>half of the threads are about philosophy
>on the literature board
awesome
>>9481538
I don't know why the history boards needs to be shitted up with it as well. You guys can keep it since this place would be slower than /3/
>>9481538
The correct answer is who cares.
The average person playing this game would probably go again if it was lower than .5. You wouldn't have a calculator and formula sheets with you, and even if you did, it doesn't matter because the problem has no relation to reality anyway.
tl;dr just cut the knot with a sword
t.
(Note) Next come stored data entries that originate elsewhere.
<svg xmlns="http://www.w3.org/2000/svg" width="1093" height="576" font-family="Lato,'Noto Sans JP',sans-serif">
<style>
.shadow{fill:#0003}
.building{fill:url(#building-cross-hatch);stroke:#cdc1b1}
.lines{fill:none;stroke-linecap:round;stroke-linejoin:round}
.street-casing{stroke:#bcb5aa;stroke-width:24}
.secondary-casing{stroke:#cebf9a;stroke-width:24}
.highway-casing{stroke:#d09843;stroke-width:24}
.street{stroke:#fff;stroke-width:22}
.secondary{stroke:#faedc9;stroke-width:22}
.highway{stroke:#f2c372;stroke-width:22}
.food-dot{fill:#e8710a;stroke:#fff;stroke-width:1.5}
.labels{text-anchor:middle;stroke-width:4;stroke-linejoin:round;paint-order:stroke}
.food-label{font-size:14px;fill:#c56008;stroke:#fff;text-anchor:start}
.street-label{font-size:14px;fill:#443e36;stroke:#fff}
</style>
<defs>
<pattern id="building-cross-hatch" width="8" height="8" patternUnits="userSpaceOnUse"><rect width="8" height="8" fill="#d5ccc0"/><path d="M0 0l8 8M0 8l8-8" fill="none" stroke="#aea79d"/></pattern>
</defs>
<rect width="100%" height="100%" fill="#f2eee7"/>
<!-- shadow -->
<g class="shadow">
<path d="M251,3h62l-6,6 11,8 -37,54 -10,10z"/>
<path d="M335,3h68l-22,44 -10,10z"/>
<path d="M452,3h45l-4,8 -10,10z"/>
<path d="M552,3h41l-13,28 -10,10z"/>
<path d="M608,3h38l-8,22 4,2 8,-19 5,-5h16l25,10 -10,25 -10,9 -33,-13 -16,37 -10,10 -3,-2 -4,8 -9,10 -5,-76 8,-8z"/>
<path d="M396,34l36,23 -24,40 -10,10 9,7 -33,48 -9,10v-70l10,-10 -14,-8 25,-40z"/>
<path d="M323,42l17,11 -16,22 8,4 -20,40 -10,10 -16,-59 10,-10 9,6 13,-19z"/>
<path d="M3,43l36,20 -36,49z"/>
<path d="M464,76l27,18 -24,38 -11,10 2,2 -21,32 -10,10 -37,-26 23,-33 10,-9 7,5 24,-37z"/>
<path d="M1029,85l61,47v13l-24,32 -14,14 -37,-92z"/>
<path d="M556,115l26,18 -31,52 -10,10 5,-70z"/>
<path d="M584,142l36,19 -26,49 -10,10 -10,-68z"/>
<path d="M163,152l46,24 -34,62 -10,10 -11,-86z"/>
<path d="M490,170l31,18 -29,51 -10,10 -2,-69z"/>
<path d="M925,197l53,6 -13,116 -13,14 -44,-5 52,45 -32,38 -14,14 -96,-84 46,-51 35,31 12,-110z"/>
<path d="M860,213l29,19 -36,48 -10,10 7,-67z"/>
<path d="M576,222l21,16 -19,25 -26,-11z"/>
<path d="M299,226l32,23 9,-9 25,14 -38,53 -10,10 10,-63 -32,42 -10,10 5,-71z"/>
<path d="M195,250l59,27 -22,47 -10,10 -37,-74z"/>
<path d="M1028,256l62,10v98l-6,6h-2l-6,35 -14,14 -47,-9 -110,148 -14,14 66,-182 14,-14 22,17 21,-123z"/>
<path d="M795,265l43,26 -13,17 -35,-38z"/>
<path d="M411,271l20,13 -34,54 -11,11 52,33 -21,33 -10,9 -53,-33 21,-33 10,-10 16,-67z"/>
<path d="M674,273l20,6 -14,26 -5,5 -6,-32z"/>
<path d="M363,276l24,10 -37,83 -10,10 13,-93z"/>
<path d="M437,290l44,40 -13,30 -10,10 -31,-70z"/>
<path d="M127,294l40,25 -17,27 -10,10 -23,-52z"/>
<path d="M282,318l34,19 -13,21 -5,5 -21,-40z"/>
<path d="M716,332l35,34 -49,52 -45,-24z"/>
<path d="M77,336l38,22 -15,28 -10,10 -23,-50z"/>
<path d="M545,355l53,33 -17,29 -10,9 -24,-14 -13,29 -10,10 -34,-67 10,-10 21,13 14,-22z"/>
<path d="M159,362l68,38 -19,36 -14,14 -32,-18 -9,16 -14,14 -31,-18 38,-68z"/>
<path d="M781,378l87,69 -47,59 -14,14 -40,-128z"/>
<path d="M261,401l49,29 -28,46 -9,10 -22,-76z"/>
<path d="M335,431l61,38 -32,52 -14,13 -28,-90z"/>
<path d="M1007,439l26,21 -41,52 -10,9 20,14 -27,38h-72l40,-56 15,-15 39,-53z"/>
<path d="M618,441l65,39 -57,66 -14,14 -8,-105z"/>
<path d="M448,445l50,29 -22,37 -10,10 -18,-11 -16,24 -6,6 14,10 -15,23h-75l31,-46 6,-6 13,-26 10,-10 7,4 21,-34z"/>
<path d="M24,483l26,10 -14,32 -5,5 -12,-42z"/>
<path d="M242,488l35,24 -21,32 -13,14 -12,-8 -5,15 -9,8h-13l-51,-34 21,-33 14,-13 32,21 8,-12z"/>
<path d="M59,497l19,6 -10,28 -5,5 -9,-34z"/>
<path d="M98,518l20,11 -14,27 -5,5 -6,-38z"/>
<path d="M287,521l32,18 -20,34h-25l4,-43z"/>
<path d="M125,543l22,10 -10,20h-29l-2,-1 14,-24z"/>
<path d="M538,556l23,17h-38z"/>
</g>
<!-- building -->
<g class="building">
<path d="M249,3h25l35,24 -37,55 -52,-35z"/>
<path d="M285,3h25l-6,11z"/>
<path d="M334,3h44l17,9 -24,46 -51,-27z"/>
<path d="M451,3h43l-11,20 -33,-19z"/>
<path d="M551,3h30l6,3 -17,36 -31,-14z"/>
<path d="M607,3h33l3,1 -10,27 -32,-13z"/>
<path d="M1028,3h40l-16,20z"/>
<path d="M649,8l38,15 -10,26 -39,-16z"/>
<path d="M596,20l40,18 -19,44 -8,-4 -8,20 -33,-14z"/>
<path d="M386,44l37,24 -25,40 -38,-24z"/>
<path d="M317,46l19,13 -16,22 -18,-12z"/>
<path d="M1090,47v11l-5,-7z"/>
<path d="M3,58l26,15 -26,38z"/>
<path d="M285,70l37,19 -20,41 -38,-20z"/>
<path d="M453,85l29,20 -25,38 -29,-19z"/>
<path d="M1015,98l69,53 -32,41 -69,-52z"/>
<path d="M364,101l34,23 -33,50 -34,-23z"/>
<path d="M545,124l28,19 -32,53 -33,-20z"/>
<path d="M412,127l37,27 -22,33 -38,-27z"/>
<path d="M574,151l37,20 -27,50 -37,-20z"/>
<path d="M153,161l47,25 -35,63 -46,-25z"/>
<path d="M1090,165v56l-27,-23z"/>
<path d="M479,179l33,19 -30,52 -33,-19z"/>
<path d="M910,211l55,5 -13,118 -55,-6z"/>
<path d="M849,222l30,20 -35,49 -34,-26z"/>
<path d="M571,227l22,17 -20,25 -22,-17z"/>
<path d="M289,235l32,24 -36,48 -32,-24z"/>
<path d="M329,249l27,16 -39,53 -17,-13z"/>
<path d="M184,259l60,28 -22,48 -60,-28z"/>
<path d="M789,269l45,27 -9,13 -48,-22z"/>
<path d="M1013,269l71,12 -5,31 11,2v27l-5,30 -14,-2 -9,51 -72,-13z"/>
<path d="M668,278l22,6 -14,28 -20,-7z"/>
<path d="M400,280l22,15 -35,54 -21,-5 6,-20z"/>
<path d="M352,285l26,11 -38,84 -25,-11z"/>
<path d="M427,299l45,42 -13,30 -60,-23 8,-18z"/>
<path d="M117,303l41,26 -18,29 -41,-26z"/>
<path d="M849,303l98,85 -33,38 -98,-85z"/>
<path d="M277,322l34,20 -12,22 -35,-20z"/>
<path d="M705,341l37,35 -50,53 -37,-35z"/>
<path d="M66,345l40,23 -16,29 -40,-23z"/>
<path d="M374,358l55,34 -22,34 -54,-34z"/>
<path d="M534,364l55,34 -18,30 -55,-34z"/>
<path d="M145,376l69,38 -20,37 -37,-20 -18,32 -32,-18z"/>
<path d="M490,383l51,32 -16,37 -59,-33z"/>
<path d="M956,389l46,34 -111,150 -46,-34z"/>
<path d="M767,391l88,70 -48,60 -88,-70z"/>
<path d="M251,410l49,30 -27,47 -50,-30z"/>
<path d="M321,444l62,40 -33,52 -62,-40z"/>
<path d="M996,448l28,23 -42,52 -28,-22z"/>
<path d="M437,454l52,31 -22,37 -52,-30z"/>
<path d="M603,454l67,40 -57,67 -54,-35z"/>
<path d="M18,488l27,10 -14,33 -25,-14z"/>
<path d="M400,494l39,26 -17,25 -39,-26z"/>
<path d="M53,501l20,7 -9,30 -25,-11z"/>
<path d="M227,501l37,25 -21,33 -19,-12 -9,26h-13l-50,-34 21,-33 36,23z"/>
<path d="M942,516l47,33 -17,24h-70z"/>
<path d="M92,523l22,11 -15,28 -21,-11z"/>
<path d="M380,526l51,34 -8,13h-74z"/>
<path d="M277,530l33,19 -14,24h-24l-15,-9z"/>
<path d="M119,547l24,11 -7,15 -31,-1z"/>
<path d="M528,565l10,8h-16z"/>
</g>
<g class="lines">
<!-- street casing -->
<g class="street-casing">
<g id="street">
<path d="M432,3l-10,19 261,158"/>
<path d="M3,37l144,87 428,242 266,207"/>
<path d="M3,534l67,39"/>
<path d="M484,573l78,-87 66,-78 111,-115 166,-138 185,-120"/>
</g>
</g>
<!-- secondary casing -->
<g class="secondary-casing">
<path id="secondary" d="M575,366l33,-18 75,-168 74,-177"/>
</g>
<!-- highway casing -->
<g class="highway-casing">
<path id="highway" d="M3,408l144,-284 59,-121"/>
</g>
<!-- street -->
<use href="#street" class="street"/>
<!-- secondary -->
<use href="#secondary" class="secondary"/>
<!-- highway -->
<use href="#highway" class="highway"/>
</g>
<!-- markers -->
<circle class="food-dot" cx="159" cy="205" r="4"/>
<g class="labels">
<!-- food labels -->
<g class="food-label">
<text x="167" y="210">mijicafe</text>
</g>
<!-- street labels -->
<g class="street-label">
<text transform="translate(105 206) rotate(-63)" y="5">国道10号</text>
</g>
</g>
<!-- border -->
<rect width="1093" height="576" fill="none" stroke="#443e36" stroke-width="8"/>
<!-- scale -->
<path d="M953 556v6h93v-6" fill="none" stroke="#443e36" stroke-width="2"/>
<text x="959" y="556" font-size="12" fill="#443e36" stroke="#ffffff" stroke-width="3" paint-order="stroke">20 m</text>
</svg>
Alexander the Great
Who in the heck are you quoting OP?
>>9481538
0.618033988749895
Let x be the cutoff point for switching to a new number, and let E(x) be the expected value of the final number for cutoff x. E(x) = (probability of switching) * (expected value of switching) + (probability of not switching) * (expected value of not switching)
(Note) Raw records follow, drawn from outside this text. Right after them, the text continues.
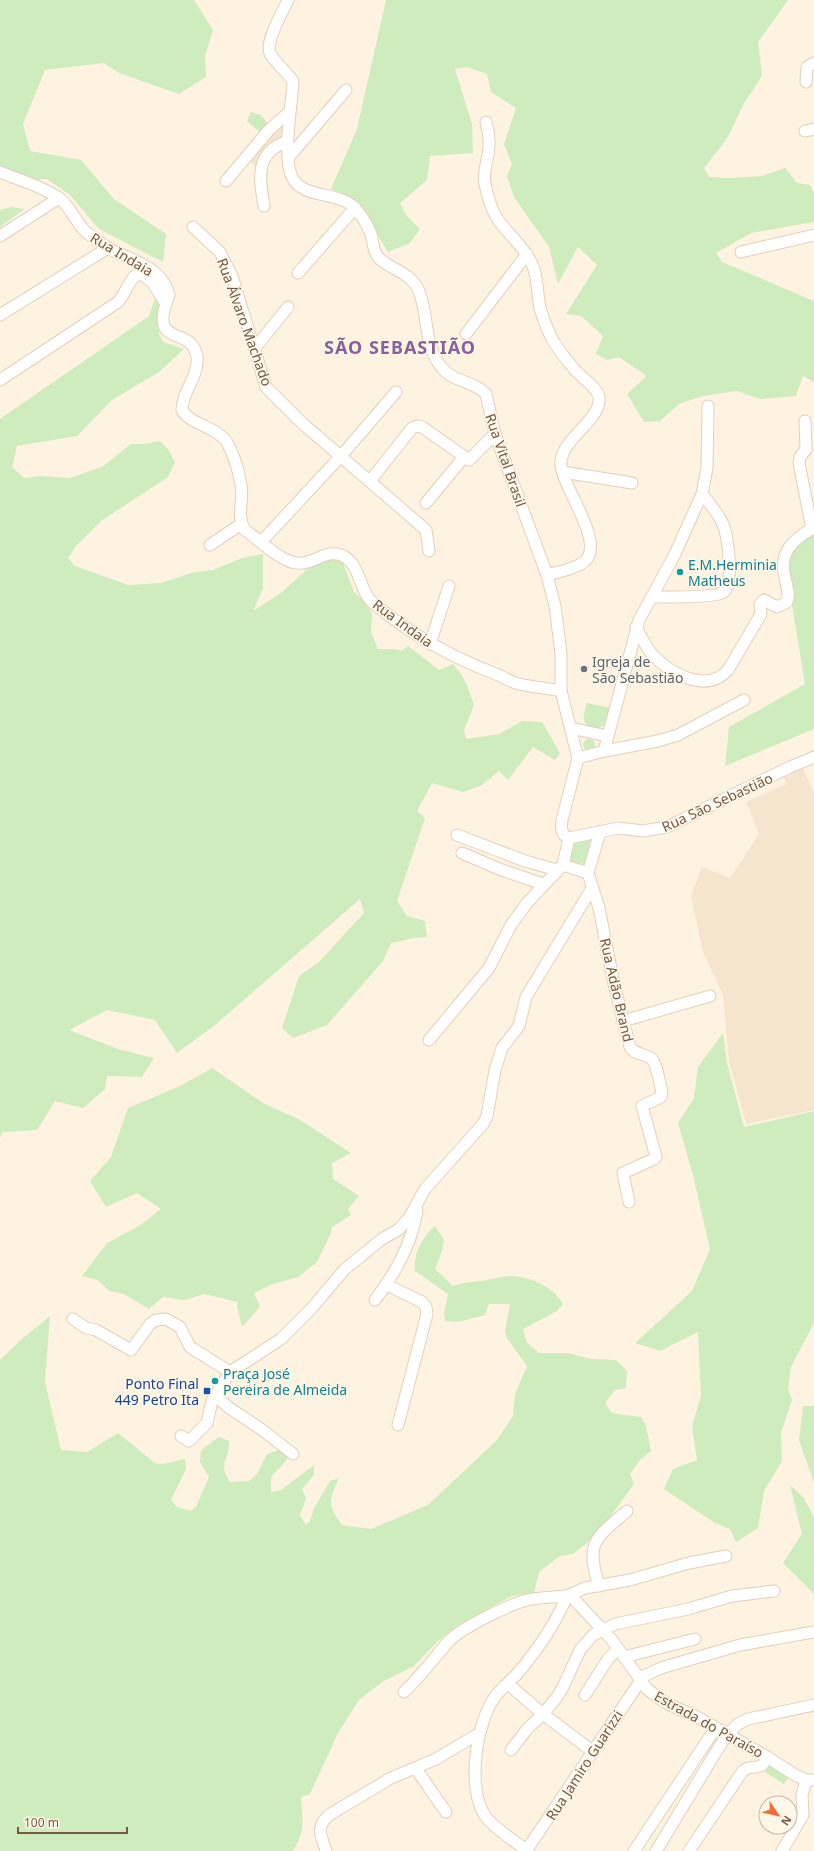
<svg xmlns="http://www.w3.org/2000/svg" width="814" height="1851" font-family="'Noto Sans',sans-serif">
<rect width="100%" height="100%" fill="#fef3e0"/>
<g fill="#f6e5ce">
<path d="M284,118l-2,20 -24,31 -10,-10z"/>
<path d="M802,766l12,27v317l-68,14 -17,-63 -6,-66 -20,-43 -12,-56 11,-29 28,11 29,-44 -13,-32 40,-18 -3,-9z"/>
</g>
<g fill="#ceecbe">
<path d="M0,0h194l19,30 -8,26 1,21 -27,17 -60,-21 -15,-10 -59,7 -22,54 7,27 51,9 33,39 52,35 -3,28 -64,-33 -29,-34 -23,-16 -14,1 -33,-11z"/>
<path d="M386,0h402l-30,42 4,34 -19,29 -15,32 -24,31 5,9 19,1 34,-2 23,-8 12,15 13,2 4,8v29l-63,11 -35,20 6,9 92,39v81l-11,-6 -7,20 -36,3 -23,-8 -34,5 -24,8 -19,17 -16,1 -17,-28 20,-18 -28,-19 -12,3 -11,-6 7,-18 -22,-20 -15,-2 31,-49 -19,-18 -20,37 -9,-37 -35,-50 -7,-21 5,-12 -8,-20 12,-36 -25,-16 -4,-18 -20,-7 -12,2 17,55 1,29 -43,3 -3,24 -27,23 6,12 14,14 -10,14 -22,9 -31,-51 -26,-12 26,-60z"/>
<path d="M251,112l10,3 8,10 -7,9 -15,-13z"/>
<path d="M10,207l15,2 -25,18v-17z"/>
<path d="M156,295l5,11 -2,28 4,8 21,7 -25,23 -47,28 -35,36 -60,10 -5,21 12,11 17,-2 29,2 32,-11 29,-23h14l15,-3 8,8 7,13 -7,15 -67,44 -25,25 -8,12 7,8 53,19 33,-2 30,-10 22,-3 29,-12 21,-4v34l-10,23 28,-18 25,-23 18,-10h18l12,32 10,9 8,13 -1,18 7,17h17l6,2 7,-5 31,24 14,-6 8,10 6,11 7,20 -10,25 2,9 33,-5 23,-13 20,1 18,31 -5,7 -22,-13 -25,33 -9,-9 -17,14 -19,7 -31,-9 -15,28 8,7 -28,83 10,15 18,5 2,16 -13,1 -23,5 -8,18 -56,64 -34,13 -11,-10 17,-52 20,-14 45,-49 -4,-14 -145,126 -38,28 -22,-33 -48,-10 -38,20 52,20 33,8 -12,19 -35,-1 -2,13 -22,19 -28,-7 -18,29 -34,2 -3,6v-719l149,-103z"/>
<path d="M814,527v202l-89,37 4,-39 76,-43 -21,-128z"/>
<path d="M587,703l24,5 -5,16 -10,6c-16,-6 -13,-13 -9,-27z"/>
<circle cx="589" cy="745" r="6"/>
<path d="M591,839l3,1 -6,22 -4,2 -16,-3 5,-18z"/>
<path d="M723,1033l4,30 17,64 70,-16v212l-23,44 -3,21 4,12 -11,33 1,28 -18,30 -6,37 -22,14 -6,-13 -15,-6 -51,-34 9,-20 24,-9 -5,-34 9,-30 -3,-64 -38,19 -25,-8 57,-52 18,-42 -17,-74 -15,-52 16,-25 4,-31z"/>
<path d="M212,1068l51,35 37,17 51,33 -19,10 1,16 26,17 -11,13 3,6 -19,12 -1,6 -14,29 -19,15 -28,8 -16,8 6,14 -18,20 -5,-21 1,-4 -34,-8 -20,6 -21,-3 -14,12 -25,-15 -15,-3 -11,-11 -16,-4 25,-33 32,-17 22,-17 -24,-16 -31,14 -16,-26 21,-24 17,-49 52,-22z"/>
<path d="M435,1226l9,14 -2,11 -7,18 18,17c11,-4 22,-4 34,-6 6,-1 14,-3 21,-4 21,0 45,10 55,28l-6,7 -34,18 4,14 12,10h29l23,6 25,1 11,11 -1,17 -11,2 -10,13 6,9c10,4 20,3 30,5l5,9 5,25 -11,9 -10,14 4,10 -29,40 -13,15 -19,15 -13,2 -21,16 -5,21 -22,3 -54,29 -21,17 -23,24 -32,16 -23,18 -21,33 -28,61 -9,3c1,25 5,32 -8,54h-293v-491l22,-21 28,-23 -5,66 16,68 26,2 31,-19 37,30c10,3 20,-3 30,-4l1,10 -15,31 6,7 13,4 6,-4 13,-30 -9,-15 1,-12 18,-13 10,4c1,18 -12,22 1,41l19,-1 8,-7 10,-20 12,-4 11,6 -19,21v15l10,-2 33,-25v10l-12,14 4,9 -6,17 6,10 4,-4 4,-13 16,-27 9,-3c-10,22 -12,27 3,47l29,4 57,-24 69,-65 16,-24 2,-22 12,-28 -20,-28 -2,-7 5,-27h-21l-4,11 -27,7 -13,-1 -1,-7 4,-20 -33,-23c-2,-18 7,-33 20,-45z"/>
<path d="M803,1406h11v77l-15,-43z"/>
<path d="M790,1485l13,12 11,20v77l-31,-31 19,-29z"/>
<path d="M771,1763l19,12 -6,9 -19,-12z"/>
</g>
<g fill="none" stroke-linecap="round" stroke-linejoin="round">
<g stroke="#e2cfbb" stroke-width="13">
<g id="minor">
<path d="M288,0c-5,12 -25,44 -17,55 6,10 16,17 22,26 -1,24 -11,75 -1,96 10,22 46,14 63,31 7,8 12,16 16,26 2,7 2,17 7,23 12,13 33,15 41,34 10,25 4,54 23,77 11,14 32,13 44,26l9,40 52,141 8,31 6,47v38l17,67 -16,62c-1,8 -1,15 7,18"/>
<path d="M806,82l1,-15 7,-4"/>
<path d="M486,122c3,10 4,22 2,33 -2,10 -5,18 -3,29 3,13 6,26 14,37 10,14 25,26 33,43 6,13 5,29 8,44 3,11 7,21 12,31 6,11 15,21 23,31 7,8 22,17 24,27 3,22 -35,40 -38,64 -3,22 47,82 23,101 -9,7 -26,10 -37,13"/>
<path d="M805,131l9,-2"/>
<path d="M289,157l57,-67"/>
<path d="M0,172c19,8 42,14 59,26 12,9 16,24 27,34 7,5 15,11 22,16 22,12 55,19 61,47 -22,56 23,28 28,62 2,20 -15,34 -15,53 8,15 37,17 46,34 6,12 11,28 13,41 3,15 -5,32 4,45 13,9 35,31 51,33 17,3 32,-17 49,-6 16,10 14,34 28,46 37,31 78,54 123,71 7,3 15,8 23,10 13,3 28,4 42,7"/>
<path d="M226,181l43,-51 20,-18"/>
<path d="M264,206c-5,-29 -9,-54 24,-65"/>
<path d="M193,227l27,25 12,24 34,111 36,36 124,107 3,21"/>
<path d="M0,236l59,-38"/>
<path d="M741,252l73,-17"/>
<path d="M298,273l57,-65"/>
<path d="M0,315l108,-67"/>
<path d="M466,334l61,-80"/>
<path d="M255,348l33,-41"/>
<path d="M0,380l118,-78c8,-9 13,-27 22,-29l12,9 14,22"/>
<path d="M805,421l1,28 -6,8 -1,6 13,66"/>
<path d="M563,472l69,11"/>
<path d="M370,481l42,-53 5,-2 5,1 47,33 26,-26"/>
<path d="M426,503l38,-46"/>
<path d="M261,542l80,-86 55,-64"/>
<path d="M210,545l31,-21"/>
<path d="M652,597c16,0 56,1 70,-4 13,-4 6,-56 2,-66 -4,-12 -14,-23 -22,-33"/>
<path d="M636,627c5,10 10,20 16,27 18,20 55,40 76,16l33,-56 -1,-10 4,-4 13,7 10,-5c3,-8 0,-15 -2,-24 -7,-26 8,-38 29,-51"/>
<path d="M430,644l19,-58"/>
<path d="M571,728l36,8"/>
<path d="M604,751l35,-131 35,-64 28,-62 5,-26 1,-62"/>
<path d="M578,758l26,-7 54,-10 20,-6 66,-35"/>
<path d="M600,832l-12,41 11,35 15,76 16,63c5,8 16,7 22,12 5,5 8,26 10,34l-1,4 -19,9 14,51 -2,2 -31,14 6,29"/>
<path d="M457,835l68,26 32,9"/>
<path d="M569,838l49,-10 25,3 24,-4 123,-60 24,-10"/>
<path d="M462,853l37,16 44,15"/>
<path d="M563,865l6,-27"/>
<path d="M563,865l25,8"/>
<path d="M623,1021l87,-25"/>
<path d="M429,1040l60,-72 22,-43 16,-22 36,-38"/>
<path d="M387,1285l35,17 4,5 1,7 -29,111"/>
<path d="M375,1300c19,-25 37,-57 42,-89"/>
<path d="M73,1319l13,9 10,2 35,20 19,-26 6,-4 10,-1 14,8 10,20 40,25"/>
<path d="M215,1395l13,12 33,22 32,25"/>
<path d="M181,1436l8,5 18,-18 5,-22 18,-29 51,-33 30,-30 34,-40 37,-30 16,-9 11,-12 16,-29 58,-65 4,-8 8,-46 7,-22 17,-22 7,-29 66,-109"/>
<path d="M599,1586c-14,-44 -4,-47 28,-75"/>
<path d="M571,1596l41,44 35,49 9,7 10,7 33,15 68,39 28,18 11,5h8"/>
<path d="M624,1657l71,-18"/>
<path d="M640,1678l21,-10 79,-23 74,-13"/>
<path d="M508,1684l35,30 49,37"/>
<path d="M404,1692c17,-16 30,-34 45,-51 14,-14 59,-36 78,-41 13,-3 27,-3 40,-4"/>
<path d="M585,1695l23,-36 10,-10"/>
<path d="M511,1750l17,-22 15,-14 14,-17 6,-10 17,-37 13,-15 22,-11 73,-15 44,-13 42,-5"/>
<path d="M416,1769l30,43"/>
<path d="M326,1851c-5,-16 -11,-23 3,-36l62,-37 45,-19 42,-25"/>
<path d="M526,1851l115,-171"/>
<path d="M528,1851c-10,-7 -35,-24 -42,-34 -20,-27 -10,-94 9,-120 6,-9 16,-16 23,-24 20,-24 37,-48 49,-77l18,-8 45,-8 59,-17 37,-7"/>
<path d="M634,1851l81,-122"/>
<path d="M656,1851l60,-99 11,-17 11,-11 10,-5 66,-14"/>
<path d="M689,1851l53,-79c10,-11 18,3 25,-15"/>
<path d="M782,1851l21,-36 -1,-20 4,-15"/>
</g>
</g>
<use href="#minor" stroke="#fff" stroke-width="11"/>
</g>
<g fill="#0f9aa8" stroke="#fff7e8" stroke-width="1.5">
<circle cx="680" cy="572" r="4"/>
<circle cx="215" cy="1381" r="4"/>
</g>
<circle fill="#6b7280" stroke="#fff7e8" stroke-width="1.5" cx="584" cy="669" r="4"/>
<rect fill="#1a4fb4" stroke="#fff7e8" stroke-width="1.5" x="203" y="1387" width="8" height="8" rx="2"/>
<g text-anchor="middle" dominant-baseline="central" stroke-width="3" stroke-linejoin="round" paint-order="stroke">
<g font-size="14" fill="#765946" stroke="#fff7e8">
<text transform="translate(122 254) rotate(31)">Rua Indaia</text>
<text transform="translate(245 322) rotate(70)">Rua Álvaro Machado</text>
<text transform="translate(506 460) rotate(71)">Rua Vital Brasil</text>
<text transform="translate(403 623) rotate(36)">Rua Indaia</text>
<text transform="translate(717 802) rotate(-25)">Rua São Sebastião</text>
<text transform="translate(617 990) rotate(77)">Rua Adão Brand</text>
<text transform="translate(709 1724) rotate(29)">Estrada do Paraíso</text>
<text transform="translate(584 1765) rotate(-57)">Rua Jamiro Guarizzi</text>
</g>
<g font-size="14" fill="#0d838f" stroke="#fff7e8" text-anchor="start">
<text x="688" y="564">E.M.Herminia<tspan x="688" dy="16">Matheus</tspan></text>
<text x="223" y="1373">Praça José<tspan x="223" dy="16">Pereira de Almeida</tspan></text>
</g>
<g font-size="14" fill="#5b616d" stroke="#fff7e8" text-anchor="start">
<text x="592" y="661">Igreja de<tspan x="592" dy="16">São Sebastião</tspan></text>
</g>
<g font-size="14" fill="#164399" stroke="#fff7e8" text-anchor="end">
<text x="199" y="1383">Ponto Final<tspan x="199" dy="16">449 Petro Ita</tspan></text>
</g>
<g font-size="18" font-weight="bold" letter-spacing="1" fill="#89609a" stroke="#fff7e8">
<text x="400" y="347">SÃO SEBASTIÃO</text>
</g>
</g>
<g transform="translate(778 1815) rotate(124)"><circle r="19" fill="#fff7e8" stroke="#c8b8a7"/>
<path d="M0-3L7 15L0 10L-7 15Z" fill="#f16c3b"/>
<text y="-6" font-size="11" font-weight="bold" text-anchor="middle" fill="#765946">N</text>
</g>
<path d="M18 1827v6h109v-6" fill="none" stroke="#765946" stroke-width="2"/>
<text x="24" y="1827" font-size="12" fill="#765946" stroke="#fff7e8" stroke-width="3" paint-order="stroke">100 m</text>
</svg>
A number chosen uniformly from [0,1] would have expected value 1/2, so this is the expected value if we decide to switch numbers. In the case that we don't switch, our number is randomly chosen from [x,1], so the expected value would be (1 + x) / 2.
Thus, we can say:
E(x) = x/2 + (1 - x)(1 + x)/2
We can find the maximum of E by setting the derivative equal to zero and solving for x, yielding x = 0.5 for a maximum expected value of 0.625.
We're not done yet, though: If I know my opponent can achieve an expected value of 0.625, then I have to switch if my first number is less than that. That brings our cutoff, x, to 0.625. We plug x back into E to find the new expected value, which yields 0.617. Now we have to switch if the first number is less than x = 0.617. Iterating this process, we quickly converge to 0.61803..., which actually turns out to be 1/phi.
So our final answer is 0.61803..., which is remarkably close to your estimate of 0.6.